Czy to znaczy, że nasza Jenny żyje w nieświadomości? Czy to właśnie obraz, który widzi gdy patrzy w lustro? Ciężko stwierdzić! Ostatnio w Wielkiej Sali została przyłapana na tym, że wyrywa swoje włosy z głowy. Innym razem przyszła boso, a pytana o buty, powiedziała że zgubiła. Świadomość pewnych cech, które odróżniają ludzi od pustaków, jest u niej coraz większa. Całkiem prawdopodobne, że dojdzie to w końcu do świadomości profesorki, że wcale nie jest taka pusta jaką jej się wydaje! Co wtedy się stanie? Obyśmy nie musieli poznawać odpowiedzi na to pytanie… Choć istnieje też cień szansy, że eksperymenty Jenny w końcu odniosą sukces i uda jej się zamienić ucznia w Pustaka. Nie wiem czy to dobrze dla niej, bo w końcu znajdzie kogoś bliskiego jej umysłowi, czy źle dla szkoły, bo zyska kolejnego Pustaka.
Coraz więcej pytań, a coraz mniej odpowiedzi. Niedawno na rozpoczęciu, Dżoana poprosiła Jenny o opisanie swojej kreacji, ta odpowiedziała że jej suknia jest koloru ceglanego, z bardzo wyraźnym wzorem pustaka. No cóż, czy to znaczy że wcześniejsze problemy z włosami i butami to tak naprawdę oznaka jej transformacji? Całkiem prawdopodobne, że Jenny nie będzie już Pustakiem, a Cegłą.
Na temat Jenny można powiedzieć bardzo wiele, od razu chciałbym przeprosić jej fanatyków, a wiem że tacy są, za ewentualne oczernianie jej wizerunku. Nie to miałem na celu! Ale skoro już mowa o fanatykach, to wiecie że w naszej szkole powstał kolejny fanklub, zaraz po fanklubie Gilderoya Lockharta, dyrektora Boursiera, kozy Honoraty, teraz mamy do czynienia z fanklubem profesor Jenny Graves! Jej wierni fani znaleźli klucze do jednego z nowych gabinetów dyrektor Tinney i tam rozbili swój ‘obóz’, dyrektora która nie potrafi pozbyć się fanatyków, przeniosła się do dyrektora Boursiera… Wracając do fanklubu, każdy członek musi przygotować strój Pustaka, w którym będzie przychodził na spotkania, musi palnąć jakaś wielką głupotę w Wielkiej Sali, tak że nawet May Momente załamie ręce i musi zbierać informacje, robić zdjęcia i pisać wiersze o Jenny. Przewodniczący fanklubu, który nie podaje o sobie żadnych informacji, zawiadamia że niedługo rozszerzy swoją działalność na cały Świat Magii, a gabinet dyrektor Tinney to tylko początek. Wychodzi na to, że ewentualna transformacja profesor Grobowiec lub jej załamanie psychiczne to tylko pikuś przed tym co planują jej fanatycy. Najgorsze w tym wszystkim jest to, że nie wiadomo kto należy do tego fanklubu. Co jeśli twoja koleżanka z ławki, twój najgorszy wróg czy nauczyciel, który prowadzi zajęcia należy do fanów profesor Graves? No cóż… Strach się bać!

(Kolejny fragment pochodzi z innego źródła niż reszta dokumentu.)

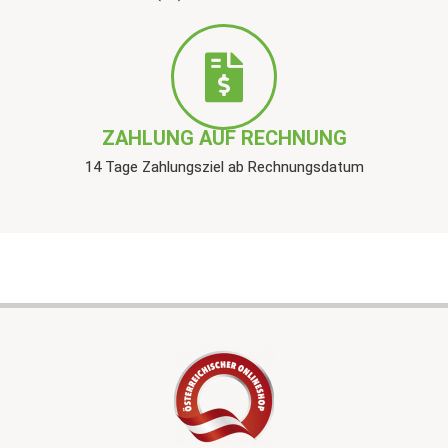
ZAHLUNG AUF RECHNUNG
14 Tage Zahlungsziel ab Rechnungsdatum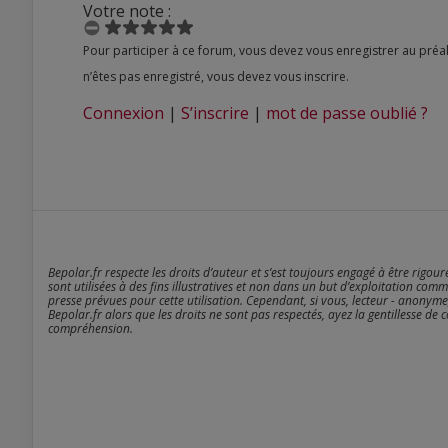
Votre note :
Pour participer à ce forum, vous devez vous enregistrer au préalable. Merci d’indiquer ci-dessous l’identifiant personnel qui vous a été fourni. Si vous
n’êtes pas enregistré, vous devez vous inscrire.
Connexion
|
S’inscrire
|
mot de passe oublié ?
Bepolar.fr respecte les droits d’auteur et s’est toujours engagé à être rigou
sont utilisées à des fins illustratives et non dans un but d’exploitation comm
presse prévues pour cette utilisation. Cependant, si vous, lecteur - anonyme
Bepolar.fr alors que les droits ne sont pas respectés, ayez la gentillesse de 
compréhension.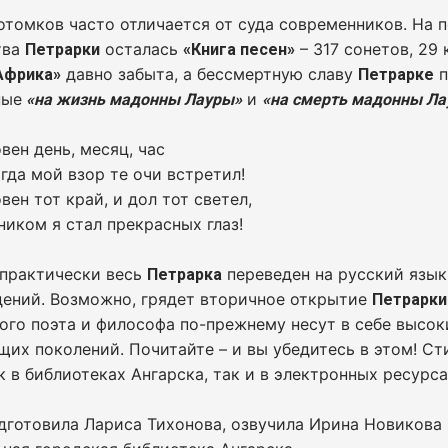
отомков часто отличается от суда современников. На 
тва
осталась
– 317 сонетов, 29
Петрарки
«Книга песен»
давно забыта, а бессмертную славу
п
Африка»
Петрарке
ные
и
«на жизнь мадонны Лауры»
«на смерть мадонны Л
вен день, месяц, час
огда мой взор те очи встретил!
вен тот край, и дол тот светел,
ником я стал прекрасных глаз!
 практически весь
переведен на русский язык,
Петрарка
дений. Возможно, грядет вторичное открытие
Петрарки
ого поэта и философа по-прежнему несут в себе высо
щих поколений. Почитайте – и вы убедитесь в этом! С
к в библиотеках Ангарска, так и в электронных ресурса
дготовила Лариса Тихонова, озвучила Ирина Новикова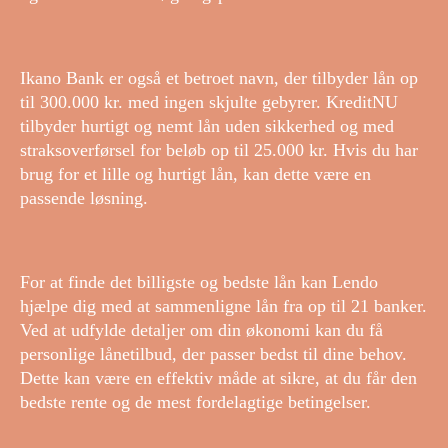
Ikano Bank er også et betroet navn, der tilbyder lån op
til 300.000 kr. med ingen skjulte gebyrer. KreditNU
tilbyder hurtigt og nemt lån uden sikkerhed og med
straksoverførsel for beløb op til 25.000 kr. Hvis du har
brug for et lille og hurtigt lån, kan dette være en
passende løsning.
For at finde det billigste og bedste lån kan Lendo
hjælpe dig med at sammenligne lån fra op til 21 banker.
Ved at udfylde detaljer om din økonomi kan du få
personlige lånetilbud, der passer bedst til dine behov.
Dette kan være en effektiv måde at sikre, at du får den
bedste rente og de mest fordelagtige betingelser.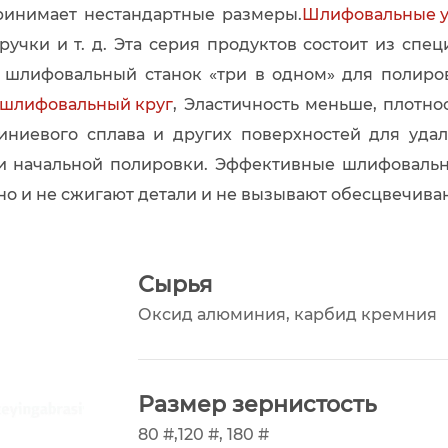
принимает нестандартные размеры.
Шлифовальные у
 ручки и т. д. Эта серия продуктов состоит из сп
й шлифовальный станок «три в одном» для полиро
 шлифовальный круг
, Эластичность меньше, плотно
миниевого сплава и других поверхностей для удал
ти начальной полировки. Эффективные шлифовальн
но и не сжигают детали и не вызывают обесцвечива
Сырья
Оксид алюминия, карбид кремния
Размер зернистость
80 #
,
120 #, 180 #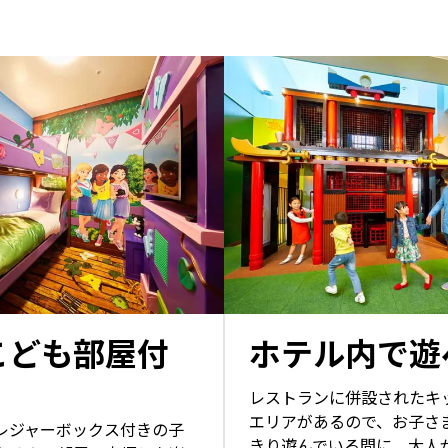
こども部屋付
ホテル内で遊
レストランに併設されたキ
エリアがあるので、お子さ
レジャーボックス付きの子
きり遊んでいる間に、大人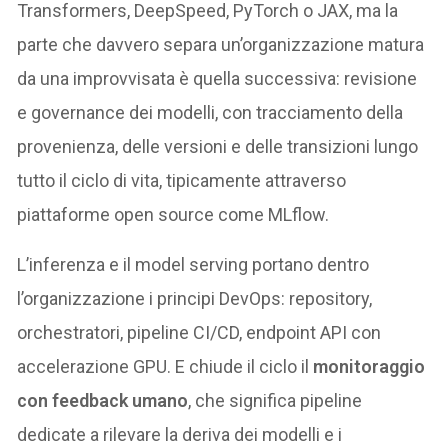
Transformers, DeepSpeed, PyTorch o JAX, ma la
parte che davvero separa un’organizzazione matura
da una improvvisata è quella successiva: revisione
e governance dei modelli, con tracciamento della
provenienza, delle versioni e delle transizioni lungo
tutto il ciclo di vita, tipicamente attraverso
piattaforme open source come MLflow.
L’inferenza e il model serving portano dentro
l’organizzazione i principi DevOps: repository,
orchestratori, pipeline CI/CD, endpoint API con
accelerazione GPU. E chiude il ciclo il
monitoraggio
con feedback umano
, che significa pipeline
dedicate a rilevare la deriva dei modelli e i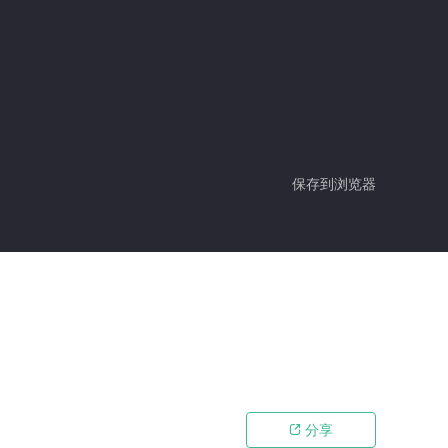
保存到浏览器
分享
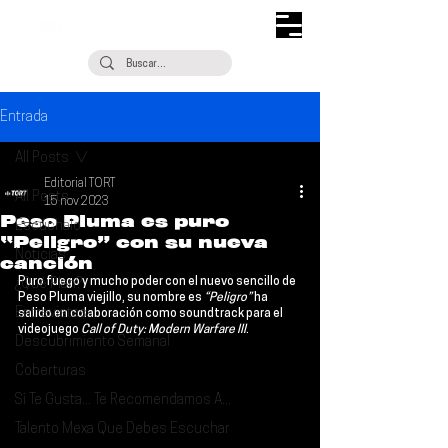
Entrada
All Posts
Editorial TORT
All Posts
15 nov 2023
Peso Pluma es puro
Escúchalo
“Peligro” con su nueva
Noticias
canción
Puro fuego y mucho poder con el nuevo sencillo de 
¿Qué Plan?
Peso Pluma
 viejillo, su nombre es 
“Peligro”
 ha 
Entrevistas
salido en colaboración como soundtrack para el 
videojuego 
Call of Duty: Modern Warfare III
.
Descubrimiento Semanal
Coberturas
Si Te Gusta... Te Recomendamos A...
Talento Mexa Que Debes Escuchar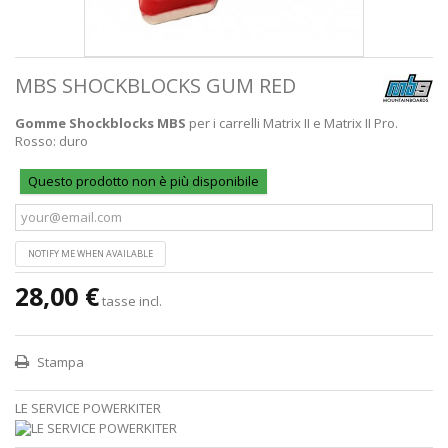
MBS SHOCKBLOCKS GUM RED
Gomme Shockblocks MBS
per i carrelli Matrix II e Matrix II Pro.
Rosso: duro
Questo prodotto non è più disponibile
NOTIFY ME WHEN AVAILABLE
28,00 €
tasse incl.
Stampa
LE SERVICE POWERKITER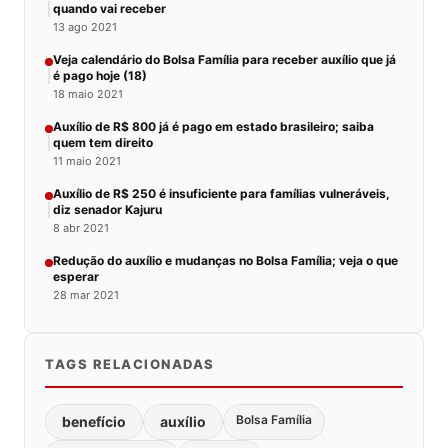
quando vai receber
13 ago 2021
Veja calendário do Bolsa Família para receber auxílio que já
é pago hoje (18)
18 maio 2021
Auxílio de R$ 800 já é pago em estado brasileiro; saiba
quem tem direito
11 maio 2021
Auxílio de R$ 250 é insuficiente para famílias vulneráveis,
diz senador Kajuru
8 abr 2021
Redução do auxílio e mudanças no Bolsa Família; veja o que
esperar
28 mar 2021
TAGS RELACIONADAS
Bolsa Família
benefício
auxílio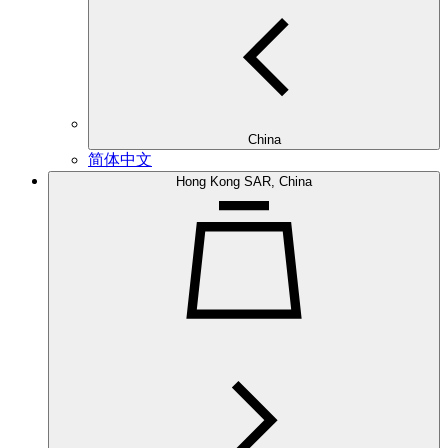
China
简体中文
Hong Kong SAR, China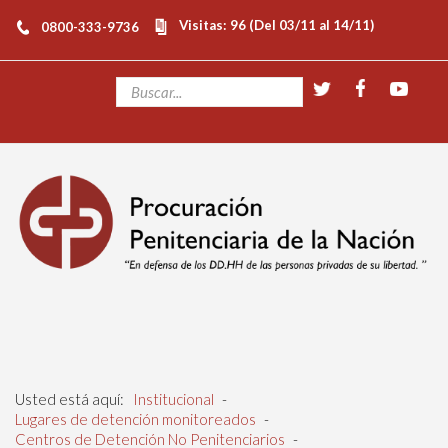
Visitas: 96 (Del 03/11 al 14/11)
0800-333-9736
Usted está aquí:
Institucional
-
Lugares de detención monitoreados
-
Centros de Detención No Penitenciarios
-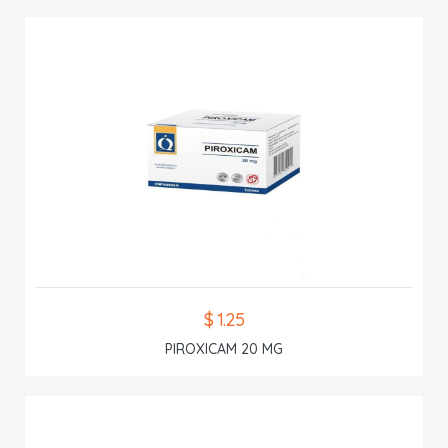
$ 1.25
PIROXICAM 20 MG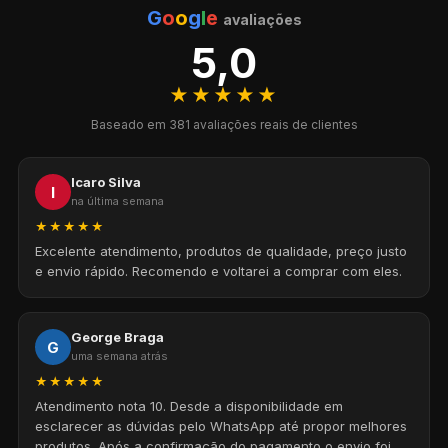
G
o
o
g
l
e
avaliações
5,0
★★★★★
Baseado em 381 avaliações reais de clientes
Icaro Silva
I
na última semana
★★★★★
Excelente atendimento, produtos de qualidade, preço justo
e envio rápido. Recomendo e voltarei a comprar com eles.
George Braga
G
uma semana atrás
★★★★★
Atendimento nota 10. Desde a disponibilidade em
esclarecer as dúvidas pelo WhatsApp até propor melhores
produtos. Após a confirmação do pagamento o envio foi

Tak jak już zdążyłem napisać, ‘Na językach’ to kolejna seria, która ma bardzo dużo z plotki. Nie traktujcie więc tego co napisałem w 100% serio, choć możecie zachować odpowiednie środki ostrożności przed tym o czym zdążyłem powiedzieć. Pozorny zawsze ubezpieczony. Dla tych, którzy poczują się urażeni – nie martwcie się. „Na językach” to po prostu na językach i choćby to był pustak, mój język się nie ugnie, a więc spodziewajcie się kolejne artykułu! J Kto tym razem pójdzie do odstrzału?